Dès l’âge de 4 ans, il accompagne sa mère chez la couturière où cette amoureuse de la mode fait copier des modèles de créateurs. "À l’époque, on gardait les vêtements, la garde-robe de mamère prenait un étage entier." Arrivé à Paris, il fréquente l’École supérieure des arts modernes, travaille comme étalagiste à la Compagnie française de l’Orient et de la Chine puis, en 1974, à 20 ans, ouvre sa première boutique au Palais-Royal. Il y vend les bijoux, accessoires et bientôt robes haute couture rétros, chinés en salle de vente ou que lui apportent les habitantes du quartier. Il vient d’inventer un concept et son succès perdure quarante-huit ans plus tard.
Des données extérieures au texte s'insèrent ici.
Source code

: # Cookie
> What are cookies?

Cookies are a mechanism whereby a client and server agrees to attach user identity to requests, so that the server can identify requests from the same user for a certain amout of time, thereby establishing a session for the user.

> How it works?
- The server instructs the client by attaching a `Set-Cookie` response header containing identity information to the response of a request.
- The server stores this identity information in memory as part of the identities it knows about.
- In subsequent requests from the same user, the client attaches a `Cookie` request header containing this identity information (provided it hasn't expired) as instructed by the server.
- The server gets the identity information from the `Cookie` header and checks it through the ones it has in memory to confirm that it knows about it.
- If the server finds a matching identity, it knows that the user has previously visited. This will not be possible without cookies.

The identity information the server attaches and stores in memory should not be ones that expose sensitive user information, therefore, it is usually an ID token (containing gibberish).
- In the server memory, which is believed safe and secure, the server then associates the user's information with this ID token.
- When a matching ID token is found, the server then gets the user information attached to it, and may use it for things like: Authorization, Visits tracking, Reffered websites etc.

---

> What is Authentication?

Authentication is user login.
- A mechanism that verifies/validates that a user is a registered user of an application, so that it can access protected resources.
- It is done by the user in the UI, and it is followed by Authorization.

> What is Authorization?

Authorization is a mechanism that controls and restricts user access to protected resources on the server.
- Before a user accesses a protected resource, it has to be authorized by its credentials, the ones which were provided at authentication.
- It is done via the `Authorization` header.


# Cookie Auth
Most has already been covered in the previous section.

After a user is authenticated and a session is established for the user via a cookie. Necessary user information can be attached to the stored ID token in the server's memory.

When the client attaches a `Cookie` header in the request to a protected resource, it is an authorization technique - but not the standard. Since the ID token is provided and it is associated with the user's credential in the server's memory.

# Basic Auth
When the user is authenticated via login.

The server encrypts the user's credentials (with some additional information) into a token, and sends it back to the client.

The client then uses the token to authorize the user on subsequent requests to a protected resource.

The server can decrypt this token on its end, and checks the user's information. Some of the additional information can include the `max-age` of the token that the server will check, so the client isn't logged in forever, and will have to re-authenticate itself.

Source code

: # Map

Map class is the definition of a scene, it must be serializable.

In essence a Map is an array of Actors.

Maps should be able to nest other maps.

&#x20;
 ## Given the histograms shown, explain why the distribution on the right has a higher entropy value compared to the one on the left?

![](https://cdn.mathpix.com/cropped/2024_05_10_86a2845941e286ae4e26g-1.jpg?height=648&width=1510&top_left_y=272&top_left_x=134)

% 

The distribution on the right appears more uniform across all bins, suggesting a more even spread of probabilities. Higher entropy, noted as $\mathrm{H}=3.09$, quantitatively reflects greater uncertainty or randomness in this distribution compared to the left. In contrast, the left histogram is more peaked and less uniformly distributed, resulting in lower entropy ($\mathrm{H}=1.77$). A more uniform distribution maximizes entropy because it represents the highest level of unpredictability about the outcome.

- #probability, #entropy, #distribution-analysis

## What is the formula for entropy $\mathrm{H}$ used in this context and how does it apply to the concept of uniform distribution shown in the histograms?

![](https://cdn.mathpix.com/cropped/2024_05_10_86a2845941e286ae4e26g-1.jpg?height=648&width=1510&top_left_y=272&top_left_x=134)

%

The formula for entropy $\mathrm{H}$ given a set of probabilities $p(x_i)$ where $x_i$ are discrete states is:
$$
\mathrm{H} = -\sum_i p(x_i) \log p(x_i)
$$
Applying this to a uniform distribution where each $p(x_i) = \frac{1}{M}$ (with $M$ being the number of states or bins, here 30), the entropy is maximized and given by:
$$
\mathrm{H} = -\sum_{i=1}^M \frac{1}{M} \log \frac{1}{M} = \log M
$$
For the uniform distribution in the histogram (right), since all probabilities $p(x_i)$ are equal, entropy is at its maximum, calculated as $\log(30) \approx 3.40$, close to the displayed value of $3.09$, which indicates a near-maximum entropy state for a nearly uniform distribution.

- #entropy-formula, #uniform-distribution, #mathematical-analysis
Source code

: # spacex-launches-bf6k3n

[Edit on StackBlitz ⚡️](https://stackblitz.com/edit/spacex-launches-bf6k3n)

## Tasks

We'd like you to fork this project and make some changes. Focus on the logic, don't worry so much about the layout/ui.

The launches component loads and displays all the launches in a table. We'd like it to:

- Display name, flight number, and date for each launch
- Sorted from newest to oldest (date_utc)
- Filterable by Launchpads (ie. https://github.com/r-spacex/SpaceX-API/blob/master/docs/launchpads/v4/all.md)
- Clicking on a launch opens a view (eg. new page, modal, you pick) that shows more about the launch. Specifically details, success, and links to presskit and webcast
Félix, lui est né au Maroc, d’un père décorateur du prince Moulay Abdellah, le frère du roi Hassan II. Il suivra les cours de l’École des arts décoratifs, à Paris, avant de rejoindre Dior et lesdessinateurs de Marc Bohan. Il crée ensuite ses propres collections avant de devenir directeur artistique pour le Printemps. C’est là, en 1996, qu’il imagine l’exposition La Petite Robe Noire, dédiée à la collection de robes rétro de Didier Ludot. "Cela allait des années 1930 à 1970 et j’ai créé pour l’occasion deux robes par décennie, inspirées par l’époque. Trois ans plus tard, nous ouvrions la boutique La Petite Robe Noire au Palais-Royal. J’ai sorti, jusqu’en 2015, deux collections par an de robes dans l’esprit rétro. Maintenant, j’ai davantage de temps pour me consacrer à l’art du jardin, à Saint-Rémy."

Le beau, toujours et partout, et cet amour à la folie des collections qui réunit Didier et Félix. Quête délicieuse de ces deux "collectionneurs de collections", tels qu’ils se définissent eux-mêmes. Dans leur pied-à-terre parisien acheté voici vingt ans, se mêlent encore avec une audacieuse harmonie ces chers "objets qui ont appartenu à des gens". Dessins de Saint Laurent pour les dîners d’Alexis de Redé, études de Christian Bérard issues des collections du divin baron et de l’hôtel Lambert, paire de repose-pieds Regency provenant de la vente historique Saint Laurent, service du déjeuner de mariage du duc et de la duchesse de Windsor au château de Candé, en 1937...

La liste est inouïe de ces mille deux cents pièces qui ont chacune une histoire et qu’ils ont décidé de vendre pour mieux ouvrir un nouveau chapitre de leur vie, continuer de chiner avec le même art et la même gourmandise qu’ils mettent à donner pour leurs amis des dîners d’une élégance que l’on croyait à tout jamais perdue. "Nous ne sommes pas vraiment attachés aux choses, assure Didier Ludot. Quand j’ai eu un objet un moment, je l’ai pour la vie." La vente aux enchères, le 17 novembre, de la collection Ludot-Farrington n’est pas une fin mais une fête, un instant de rêve offert à tous ceux qui veulent bien le partager.